# Does Spam Count?



## richsadams (Jan 4, 2003)

If I receive an e-mail notification of a new post on a thread for which I have a subscription I need to visit the thread or I won't receive any more notifications correct? 

What if the post is spam (like the never-ending Nike Shoe junk)? If I just delete the e-mail and don't visit the thread, will future notifications stop coming?

TIA!


----------



## ciper (Nov 4, 2004)

AFAIK you will get a new notification everytime a new reply is posted.


----------



## Mike Lang (Nov 17, 1999)

The software can't tell the post is spam, it treats it the same as any post.


----------



## richsadams (Jan 4, 2003)

Thanks Mike, makes sense. So that means (based on the quote from a notification e-mail below) that I need to visit the thread in order to continue to receive new post notifications correct?
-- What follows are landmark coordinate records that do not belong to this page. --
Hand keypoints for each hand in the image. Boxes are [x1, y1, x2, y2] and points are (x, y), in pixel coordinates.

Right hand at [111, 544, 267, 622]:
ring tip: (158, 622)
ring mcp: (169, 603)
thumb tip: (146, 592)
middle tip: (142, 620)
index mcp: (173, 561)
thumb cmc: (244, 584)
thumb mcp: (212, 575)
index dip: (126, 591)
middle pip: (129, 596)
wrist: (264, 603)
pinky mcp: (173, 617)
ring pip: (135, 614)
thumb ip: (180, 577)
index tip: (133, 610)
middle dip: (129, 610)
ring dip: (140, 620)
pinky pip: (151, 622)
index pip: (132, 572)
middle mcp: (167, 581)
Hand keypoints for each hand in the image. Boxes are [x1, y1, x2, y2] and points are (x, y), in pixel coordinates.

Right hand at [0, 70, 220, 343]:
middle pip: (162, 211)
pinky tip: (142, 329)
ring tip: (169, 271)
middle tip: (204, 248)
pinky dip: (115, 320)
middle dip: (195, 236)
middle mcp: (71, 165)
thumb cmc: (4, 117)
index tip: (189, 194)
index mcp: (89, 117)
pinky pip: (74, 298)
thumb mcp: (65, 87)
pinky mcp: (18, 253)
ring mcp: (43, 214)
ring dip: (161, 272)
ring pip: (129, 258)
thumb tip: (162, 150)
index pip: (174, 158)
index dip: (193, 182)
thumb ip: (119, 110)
> There may be other replies also, but you will not receive any more notifications until you visit the forum again.
> 
> Yours,
> TiVo Community team


Or as Ciper mentioned, do we now continue to receive notices no matter what?


----------



## Mike Lang (Nov 17, 1999)

No, you just need to log into the forum to reset the counter.


----------



## richsadams (Jan 4, 2003)

Mike Lang said:


> No, you just need to log into the forum to reset the counter.


Got it. Thanks again! :up:


----------



## Mike Lang (Nov 17, 1999)

No problem.


----------